Study of TVB-2640 in Subjects With Nonalcoholic Steatohepatitis (NASH)

Phase 2

Completed

• Conditions: Metabolic Dysfunction-assocated Steatohepatitis/ Nonalcoholic Fatty Liver Disease
• Interventions: Other: Placebo; Drug: TVB-2640

• Registration Number: NCT04906421
• Lead Sponsor: Sagimet Biosciences Inc.

Brief Summary

This is a Phase 2, multi-center, double-blind, randomized, placebo-controlled study to evaluate the safety and efficacy on TVB-2640 in subjects with non-alcoholic steatohepatitis (NASH). Subjects will be randomly assigned toTVB-2640 or matching placebo PO QD for 52 weeks, with the first dose administered on Day 1.

Detailed Description

The indication nonalcoholic steatohepatitis \[NASH\]) is now referred to as metabolic dysfunction-associated steatohepatitis (MASH) and is characterized by hepatocyte necrosis, chronic inflammation, and resultant fibrosis formation.

Study Timeline

• Study First Submitted: 2021-05-20
• Study First Submitted QC: 2021-05-24
• Study First Posted: 2021-05-28
• Study Start: 2021-08-12
• Primary Completion: 2023-10-02
• Study Completion: 2023-10-02
• Status Verified: 2025-04
• Results First Submitted: 2025-04-28
• Results First Submitted QC: 2025-04-28
• Last Update Submitted: 2025-04-28
• Results First Posted: 2025-05-09
• Last Update Posted: 2025-05-09

Recruitment & Eligibility

• Status: COMPLETED
• Sex: All
• Target Recruitment: 168

Inclusion Criteria

• Must be willing and able to participate in the study and provide written informed consent.
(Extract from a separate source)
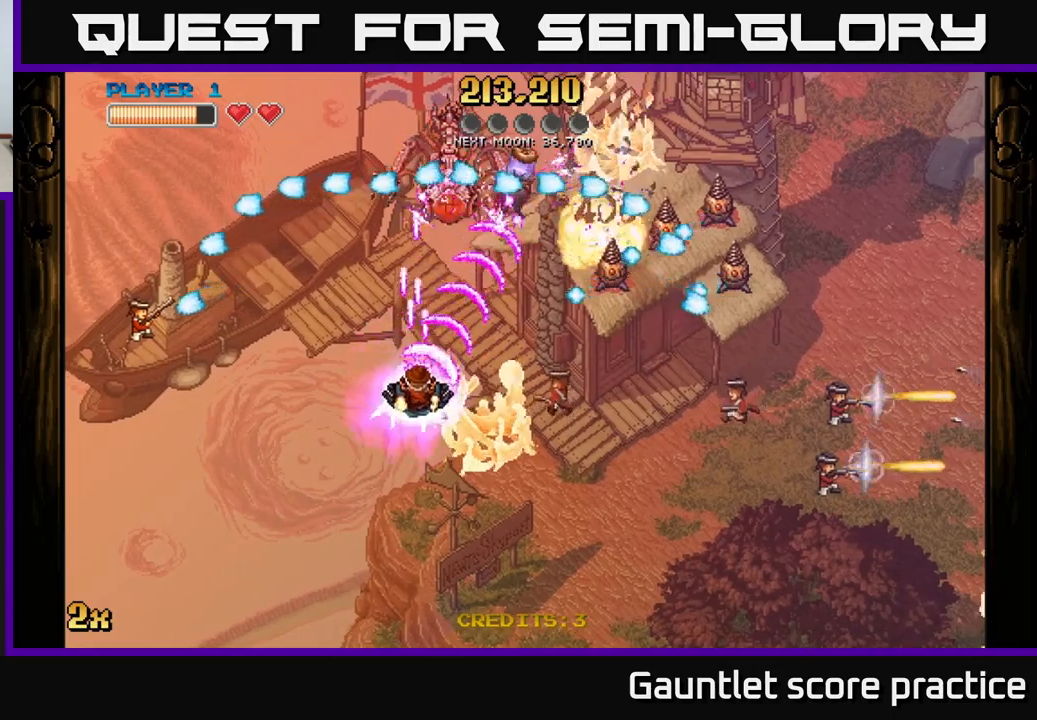
{"buttons": ["A"], "left_stick": "down-right", "right_stick": "center", "events": [[67, "left_stick", "left"], [284, "left_stick", "down"], [467, "left_stick", "down-right"]]}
• Male and female adults ≥18 years of age on the date that written informed consent to take part in the study is provided.

• Body mass index (BMI) ≥23 kg/m2 for Asians and ≥25 kg/m2 for other races.

• Female subjects must be either:

  • Not of childbearing potential OR
  • Women of childbearing potential (WOCBP) must have a negative serum pregnancy (beta-human chorionic gonadotropin [β-HCG]) test during Screening, a negative urine pregnancy test within 24 hours before the first dose of study drug on Day 1, and must agree to perform urine home pregnancy tests monthly between study visits. WOCBP must not be breastfeeding, not plan to become pregnant during the study, and must use birth control.

• Must have liver stiffness measurement ≥8.5 kPa measured by FibroScan and CAP score measured by FibroScan ≥280 dB/m during the Screening period.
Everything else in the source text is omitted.